クラウドが提供する障害対策サービス(代表例:AWSのCloudWatch(Auto Recovery))
- AWSのCloud Watch(Auto Recovery)に代表される障害対策のサービスは、EC2インスタンスが載っている物理ホストの障害時に自動的に別の健全な物理ホスト上でEC2インスタンスを復旧するサービスです。
- クラウド側が提供する便利でよく知られたサービスですが、反面EC2インスタンス上で動いているアプリケーションの障害迄は復旧されません。
- これらの特徴から、アプリケーションの障害までは考慮が不要な要件下では有効な方式といえます。
オペレータによる手動再起動
- 監視ツールを使ってアプリケーションを監視し、障害が検知されればオペレータが手動で再起動を行う方式です。
- 初期コストを抑えられる反面、マンパワーのコストが掛かります。

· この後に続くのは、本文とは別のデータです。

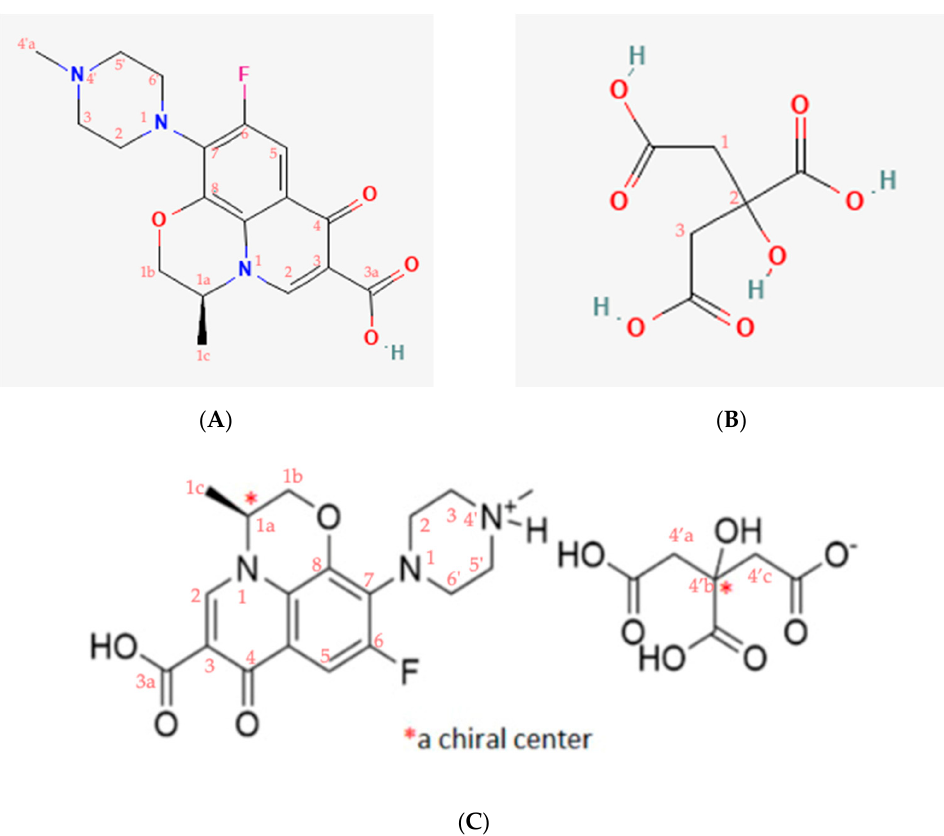
Figure 7. Numbering molecule structure of ( A ) levofloxacin/LF, ( B ) citric acid/CA, and ( C ) levofloxacin citrate/LC.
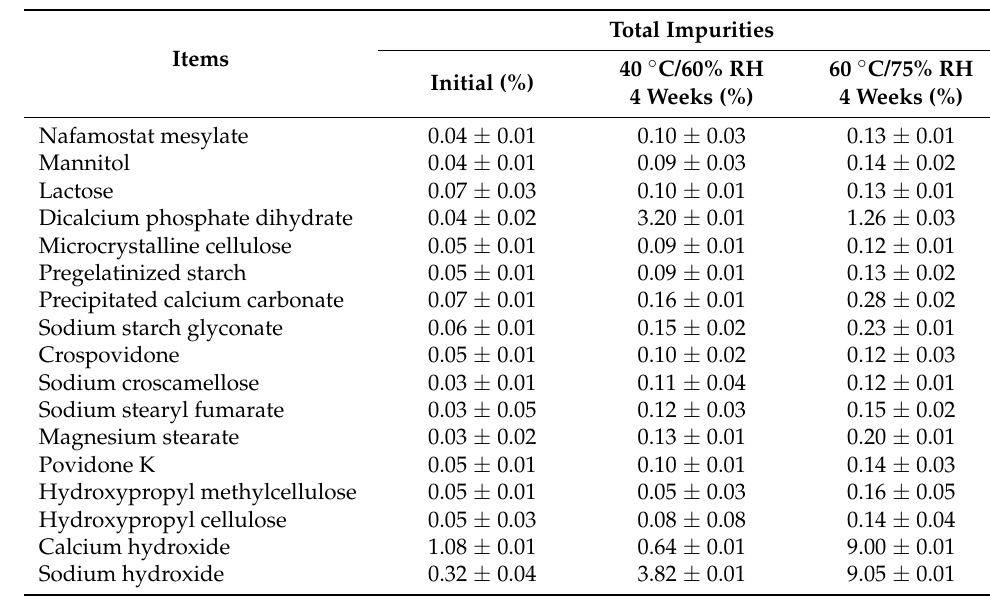
Figure 2. Compatibility test of nafamostat mesylate and each excipient using DSC. Table 3. Total impurities of compatibility test between nafamostat mesylate and each excipient via HPLC (%).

また、障害が検出された際に手動で対応されるため、時間がかかったり操作ミスの可能性もあります。また、広域障害の場合は同一のAZ(Availability Zone)内で再起動を試みても失敗し、復旧に長い時間を要する可能性があります。
- これらの特徴から、初期コストを重視して障害復旧の粒度はある程度割り切れる場合に有効な方式といえます。
バックアップ
- バックアップは、バックアップを取った時点に確実に戻す(リストア)ができるという、他の方式には無い特徴があります。反面、復旧時間や復旧時点の観点では大きくなってしまう特徴があります。
- このため、比較するというよりも他の方式と「一緒に使う」のが妥当な観点と言えます。
HAクラスター構成
- LifeKeeperに代表されるHAクラスター構成では、障害は自動的に検知され待機系ノードへ切り替えられます。
- このため、復旧時間・復旧時点は限りなく0に近付けられ、止められない基幹系システムの要件も満たせます。
- AZを跨いで切り替えることで、広域障害にも対応できます。
- 反面、システムをi冗長化するためそれなりにコストは掛かります。よって、コストを多少掛けて出ても止まらない仕組みが必要な基幹系システムやデータベースに有効な方式といえます。